Huehueteotl, the eldest god of fire in Mexico, is depicted as an old man with fire atop his head, a vessel for burning incense. Ancient pictographic manuscripts and sculptures display the imagery of the cult of this fire deity.
To honor the importance and symbolism of Huehueteotl, we pay tribute to fire. Specifically to fire initiated by matches.
We share some examples of matches and traditional Mexican matchboxes, Mexican products used in everyday life and important ceremonies.
Perhaps the next time you use one of these Mexican matches, you will think of this god of fire, the rituals performed and his depiction at the apex of the Pyramid of the Sun at Teotihuacan, built thousands of years ago.
We will explore manufacturers of matches and matchboxes in Mexico. There are various brands of Mexican matches and also a history of classic Mexican match brands.
We will explore manufacturers of matches and matchboxes in Mexico.
There are various brands of Mexican matches and also a history of classic Mexican match brands.
1. La Central
La Central is a company that manufactures various brands of Mexican matches. a
La Flama is an example of matches made by the La Central factory. La Flama matches are easily differentiated from other brands, by their unusual size. A match of the brand La Flama is about 5 cm to 11 cm long.
La Flama matches are easily differentiated from other brands, by their unusual size.
A match of the brand La Flama is about 5 cm to 11 cm long.
Matches made by La Central are present as an element of Mexican culture.
La Central was the first manufacturer of matches in Mexico. It was founded in 1885 by brothers León and Manuel Mendizábal along with another pair of brothers, Pedro and José Prida. The company was founded in the Port of Veracruz.
The initial name of the company was “Compañía Industrial de Fósforos y Cerillos”. The brand became very popular. Later the company moved to Mexico City under the official name of “La Central, Fabrica de Fósforos, Mendizábal and Company”. While in Veracruz, people called the matches La Central because the factory was near the Central Railway Station of the Port of Veracruz.
In 1902, a printed image of a large locomotive was integrated into the design of the matchbox.
In 1940, the company had a design made for the Luxury Classics brand. The brand started a cultural diffusion and was one of the most successful brands manufactured. The matchbox had a Venus de Milo printed on the box, next to the image of the classic locomotive.

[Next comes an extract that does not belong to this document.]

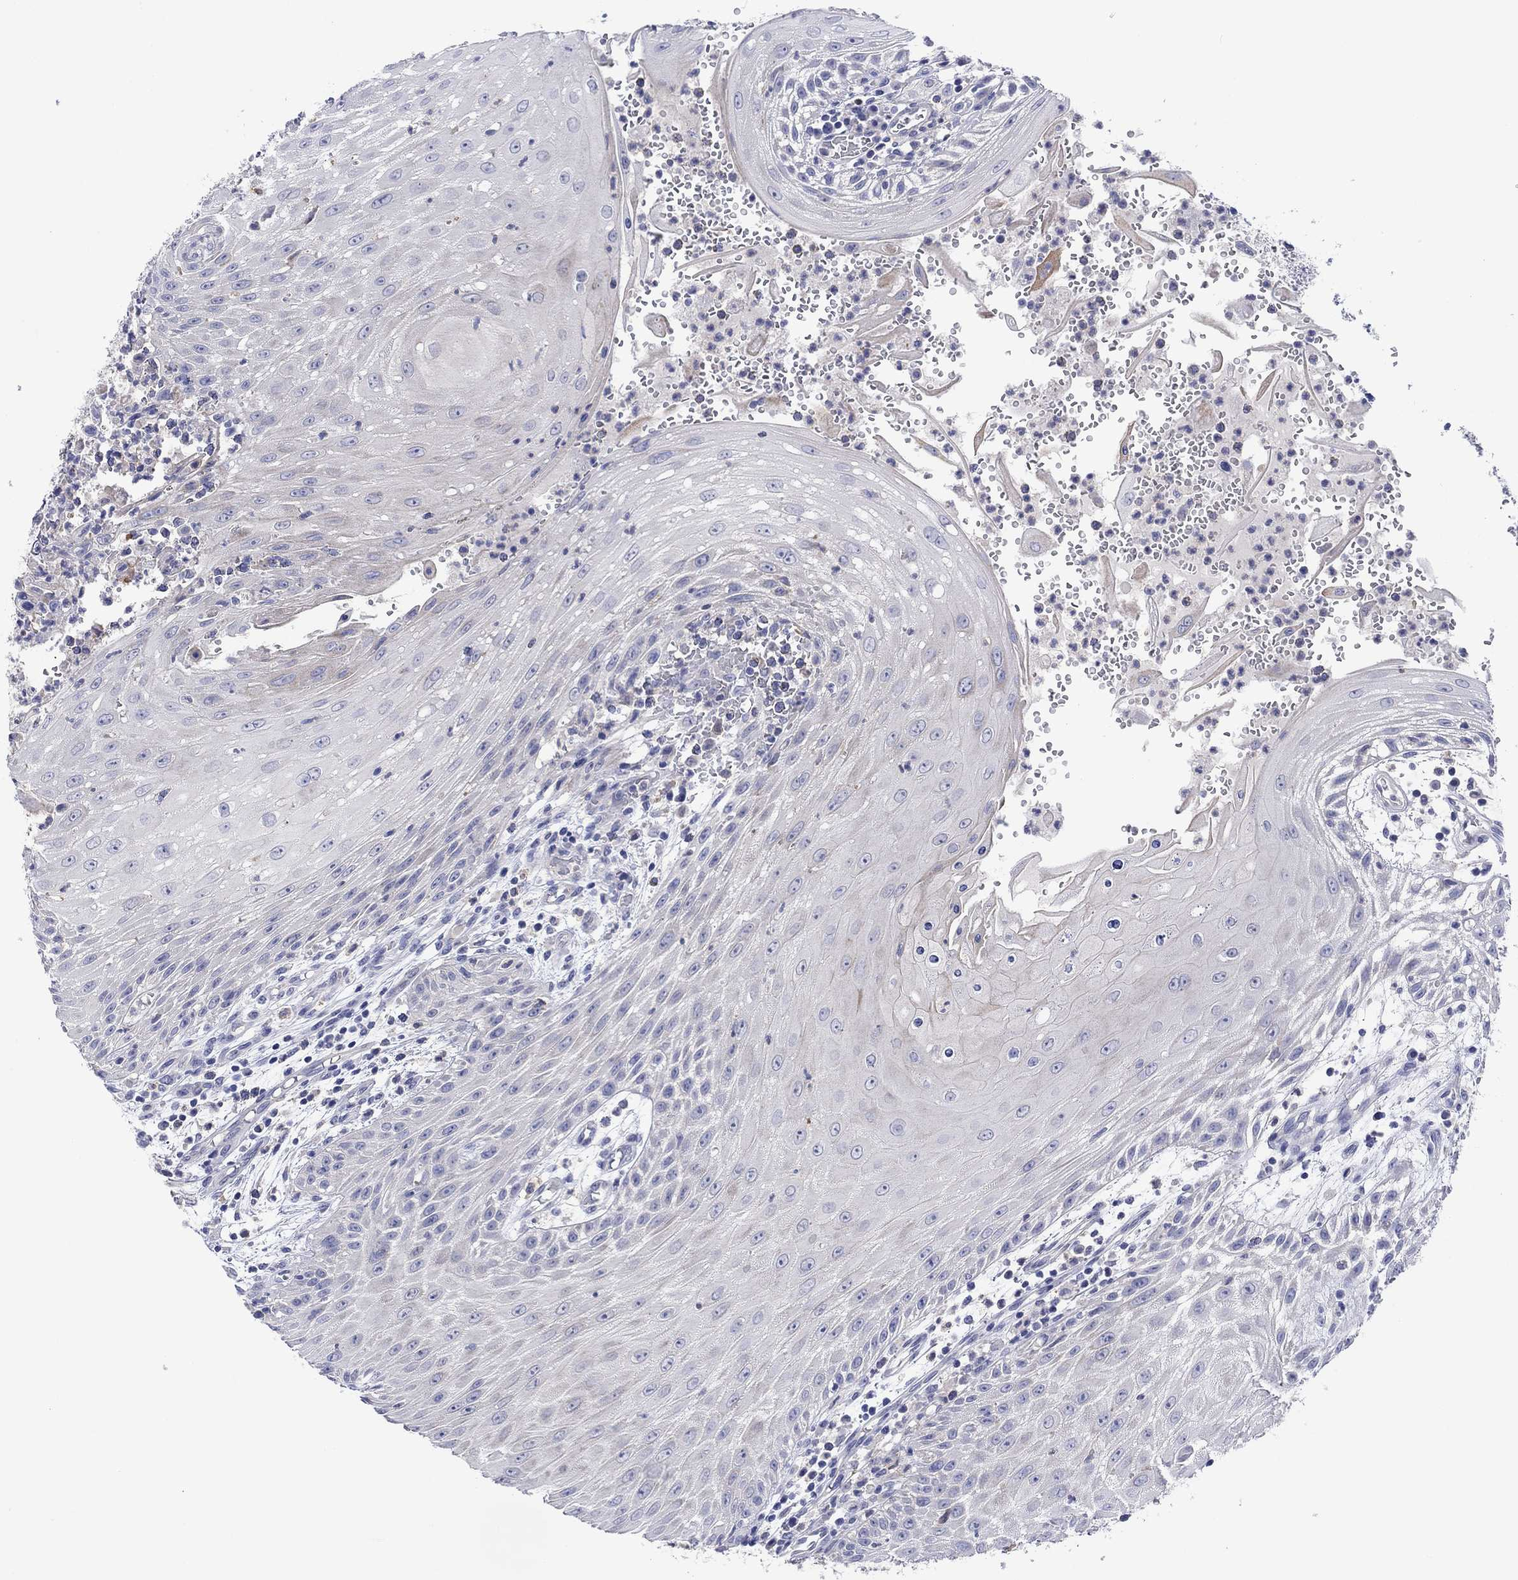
{"staining": {"intensity": "weak", "quantity": "<25%", "location": "cytoplasmic/membranous"}, "tissue": "head and neck cancer", "cell_type": "Tumor cells", "image_type": "cancer", "snomed": [{"axis": "morphology", "description": "Squamous cell carcinoma, NOS"}, {"axis": "topography", "description": "Oral tissue"}, {"axis": "topography", "description": "Head-Neck"}], "caption": "Immunohistochemistry (IHC) photomicrograph of head and neck squamous cell carcinoma stained for a protein (brown), which displays no positivity in tumor cells.", "gene": "HDC", "patient": {"sex": "male", "age": 58}}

In the 1970’s, the company displayed paintings, mainly of the Mexican artist Jorge Cázares. The collection consisted of about 100 of his works art, including landscapes of Mexico. Works of other artists were also included, such as Leonardo Da Vinci, Michelangelo, Picasso, Velázquez, Goya, and Rembrandt. The image of the Parthenon also appeared. Later, the design was modified and adapted to Mexican trends. This included football soccer, the Virgen of Guadalupe, and Mexican myths and icons.
La Independiente S.A is another Mexican brand of matches. The company is committed to sustainability and the environment and uses recycled paper covered with wax to make matches.
The factory was founded in 1932 in the State of Mexico as La Independiente S.A. DE C.V.
3. La Perla
La Perla is another Mexican brand of matches. It is easy to differentiate this brand from all the others, because printed on the matchbox is the image of a mother-of-pearl pearl.
La Perla manufactures 25 million matches a day. It is common to find La Perla matchboxes in the region of the Bajío, in southeast Mexico.
The company was founded in 1938 by Pantaleón Morán and Gil García.
4. La Fe
La Fe is another Mexican factory that produces matches. Its facilities are in Guadalajara.
La Fe has many years of history.
Talisman is another Mexican manufacturer of matches. Talisman matches have a zodiac sign printed on the boxes, each with a different design and color. Included on the back of the matchbox are tips about love, work, and personality, according to the horoscope.
The image of a pre-Hispanic dancer is printed on the match box of this brand. There is also a landscape with the cathedral church of Ciudad Guzmán.
How matches and matchboxes are made in Mexico
The match is made of kraft paper, paraffin, or wood. The type of wood used is a white one that is obtained from poplar. The ringleader of the match is prepared with a mixture of silica, caulin, diatomite and zinc oxide. The matches are left hanging for several hours, creating the drop-shaped head.
The manufacturing process of matches has not changed much over the years.
The matchbox is a small cardboard box that has sides consisting of sandpaper with phosphorus. An average of 50 matches are placed in each matchbox.
Matchbox Collectors Items
Matchboxes of brands manufactured in Mexico are now purchased by matchbox collectors. The older the boxes, the more value they have. Once disposable, they are now collectors’ items.
Today, the most sought-after matchboxes are those of Mexican brands seen as classics.
Images on Mexican matchboxes are regarded as small works of art.